§ **RECORDS PROVIDED**
..............................

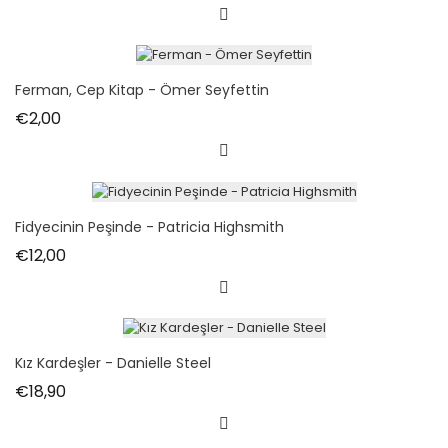
Ferman, Cep Kitap - Ömer Seyfettin
Fiyat
€2,00
Fidyecinin Peşinde - Patricia Highsmith
Fiyat
€12,00
Kız Kardeşler - Danielle Steel
Fiyat
€18,90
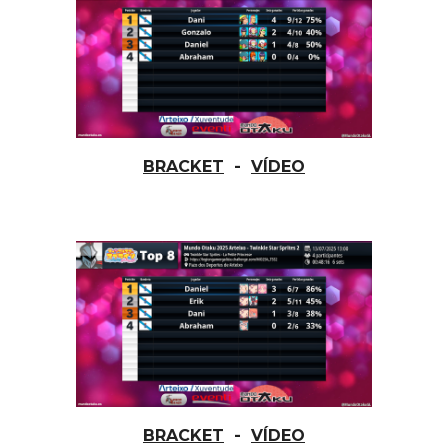
-
BRACKET
VÍDEO
-
BRACKET
VÍDEO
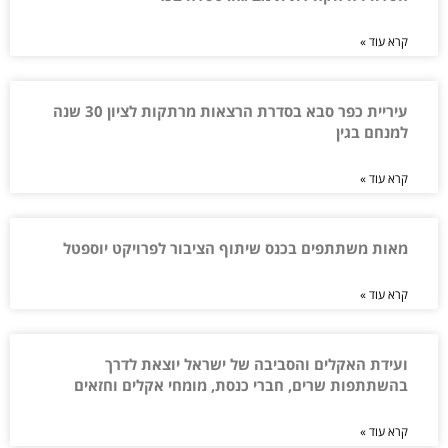
קרא עוד »
עיריית כפר סבא בסדרת הרצאות מרתקות לציון 30 שנה
למנחם בגין
קרא עוד »
מאות משתתפים בכנס שיתוף הציבור לפרויקט יוספטל
קרא עוד »
ועידת האקלים והסביבה של ישראל יוצאת לדרך
בהשתתפות שרים, חברי כנסת, מומחי אקלים וחזאים
קרא עוד »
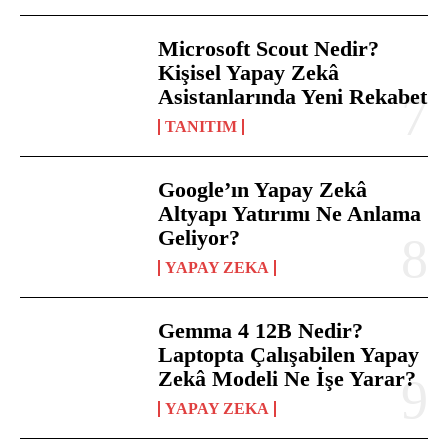
Microsoft Scout Nedir?
Kişisel Yapay Zekâ
Asistanlarında Yeni Rekabet
TANITIM
Google’ın Yapay Zekâ
Altyapı Yatırımı Ne Anlama
Geliyor?
YAPAY ZEKA
Gemma 4 12B Nedir?
Laptopta Çalışabilen Yapay
Zekâ Modeli Ne İşe Yarar?
YAPAY ZEKA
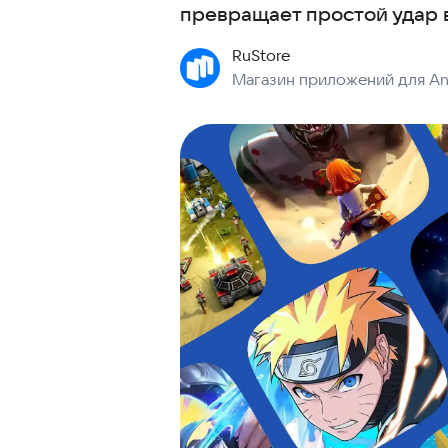
превращает простой удар 
RuStore
Магазин приложений для An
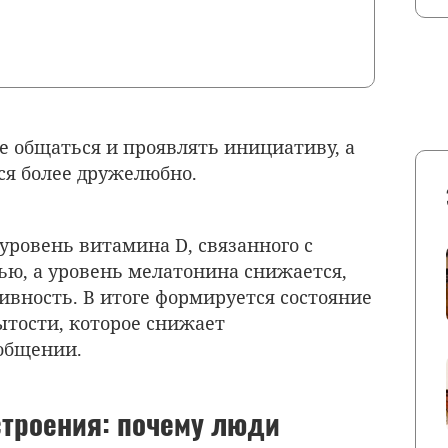
е общаться и проявлять инициативу, а
я более дружелюбно.
ровень витамина D, связанного с
ю, а уровень мелатонина снижается,
ивность. В итоге формируется состояние
ытости, которое снижает
общении.
троения: почему люди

..............................

§ **WORK REQUEST**
Turn every line of text in the listing above into a JSON array of strings, one string per line, skipping any blank lines. Leave the picture markers out of the array.

§ **REPLY TO THE TASK**
[
  "Ferman, Cep Kitap - Ömer Seyfettin",
  "Fiyat",
  "€2,00",
  "Fidyecinin Peşinde - Patricia Highsmith",
  "Fiyat",
  "€12,00",
  "Kız Kardeşler - Danielle Steel",
  "Fiyat",
  "€18,90",
  "-",
  "BRACKET",
  "VÍDEO",
  "-",
  "BRACKET",
  "VÍDEO",
  "קרא עוד »",
  "עיריית כפר סבא בסדרת הרצאות מרתקות לציון 30 שנה",
  "למנחם בגין",
  "קרא עוד »",
  "מאות משתתפים בכנס שיתוף הציבור לפרויקט יוספטל",
  "קרא עוד »",
  "ועידת האקלים והסביבה של ישראל יוצאת לדרך",
  "בהשתתפות שרים, חברי כנסת, מומחי אקלים וחזאים",
  "קרא עוד »",
  "Microsoft Scout Nedir?",
  "Kişisel Yapay Zekâ",
  "Asistanlarında Yeni Rekabet",
  "TANITIM",
  "Google’ın Yapay Zekâ",
  "Altyapı Yatırımı Ne Anlama",
  "Geliyor?",
  "YAPAY ZEKA",
  "Gemma 4 12B Nedir?",
  "Laptopta Çalışabilen Yapay",
  "Zekâ Modeli Ne İşe Yarar?",
  "YAPAY ZEKA",
  "превращает простой удар ",
  "RuStore",
  "Магазин приложений для An",
  "е общаться и проявлять инициативу, а",
  "я более дружелюбно.",
  "ровень витамина D, связанного с",
  "ю, а уровень мелатонина снижается,",
  "ивность. В итоге формируется состояние",
  "ытости, которое снижает",
  "общении.",
  "троения: почему люди"
]